Things to do:
- 1) List each distinct mathematical expression in the passage on adaptive and non-adaptive algorithms, once each, in the order it first appears.
- 2) Extend the passage on adaptive and non-adaptive algorithms, picking up right after its final sentence.

Document section:

Here you already see that if $A$ is non adaptive this becomes immediate, as only one summand is non zero, and $A(x_{i_1},...,x_{i_j})$ has the same distribution as $A(U_j)$. If one considers randomized $A$ then change this argument to claim that the bits requested do not depend on the input, and thus the probability of requesting a certain set of indices does not depend on the distribution of the input. For the adaptive case, try the following. Denote by $a_i$ the index of the $i'th$ bit requested by $A$.

Stored data entries:
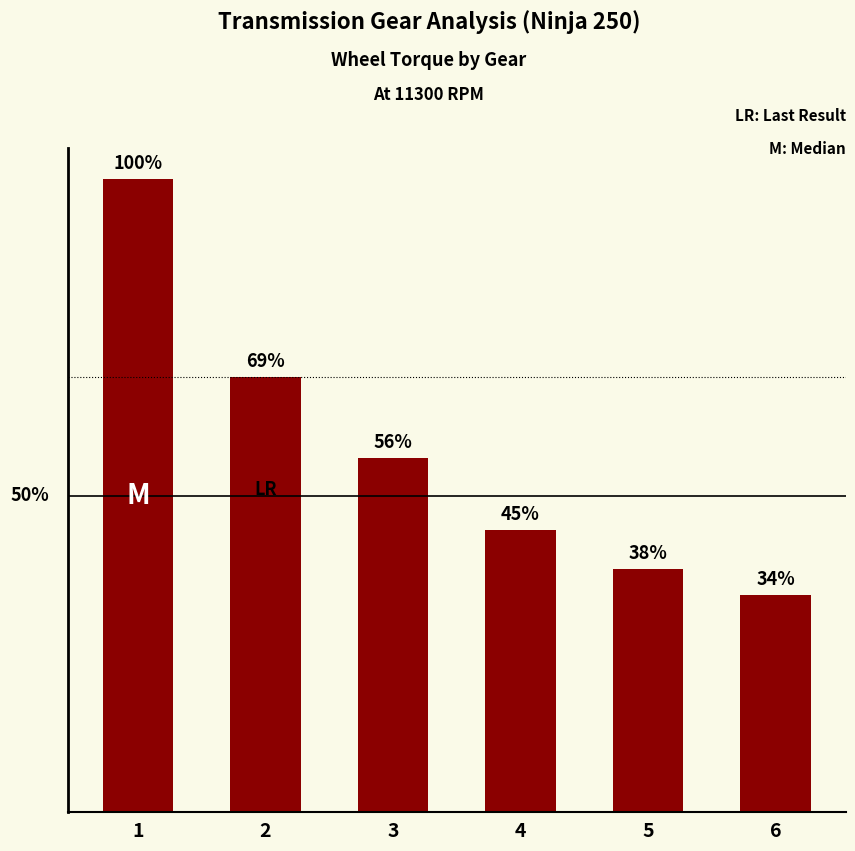

Does the chart contain any negative values?

No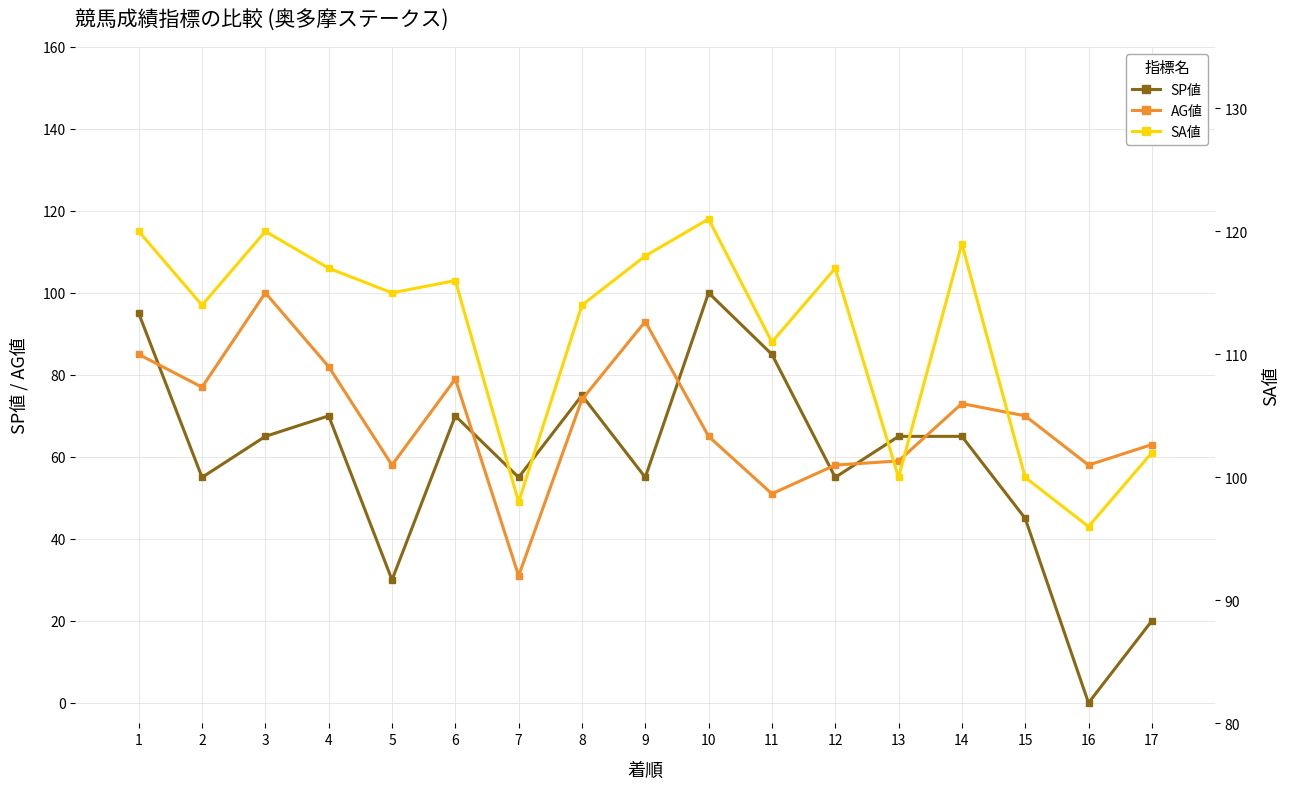

What is the difference between the highest and lowest values at 10?

56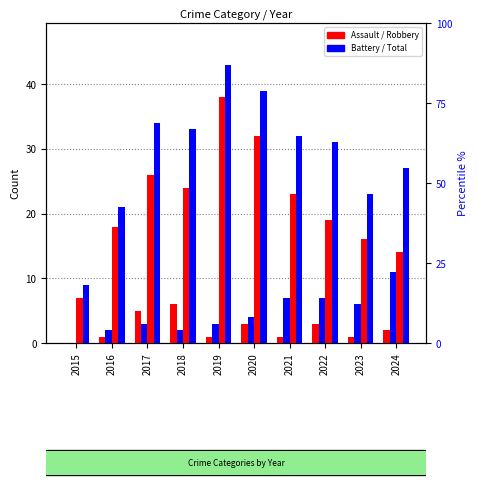

Where does the Aggravated Assault series first go above 2?

2017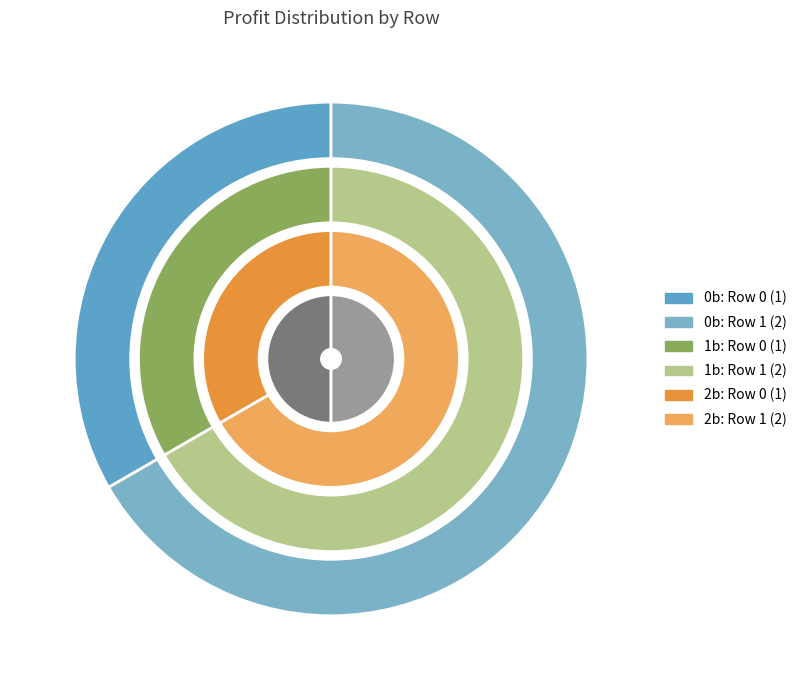

To the nearest percent, what is the average slice percentage?

50%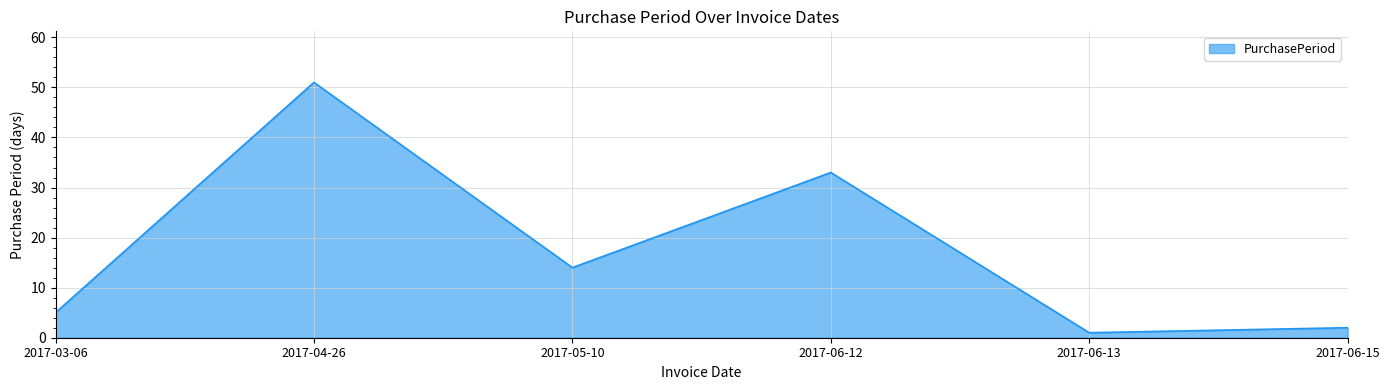

What is the difference between the second highest and minimum values?

32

Results in order:
- 1)
A
A(x_{i_1},...,x_{i_j})
A(U_j)
a_i
i'th

- 2)
$$ \Pr[\text{A requested bits $i_1,...,i_j$}]=\Pr\left[\bigwedge\limits_{l=1}^j a_l=i_l\right]=\Pr\left[a_j=i_j \Bigg| \bigwedge\limits_{l=1}^{j-1}a_l=i_l\right]\cdot \Pr\left[a_{j-1}=i_{j-1} \Bigg| \bigwedge\limits_{l=1}^{j-2}a_l=i_l\right]\cdot...\cdot\Pr\left[a_2=i_2 |a_1=i_1\right]\cdot\Pr[a_1=i_1]. $$

Note that in each term the probability is both over the internal randomness of $A$ and the randomness of the input $x$ (which is implicit in the above). You can now prove by induction that in each multiplier, you can switch $x$ with a uniformly distributed string. More formally, for all $1\le l\le j$, the random variable $a_l$ conditioned on $a_1,...,a_{l-1}$ has the same distribution as $a_l$ when $x$ is uniformly random. Finally, plug this back to the above sum, and now every occurence of the input $x$ was switched by a uniformly distributed string.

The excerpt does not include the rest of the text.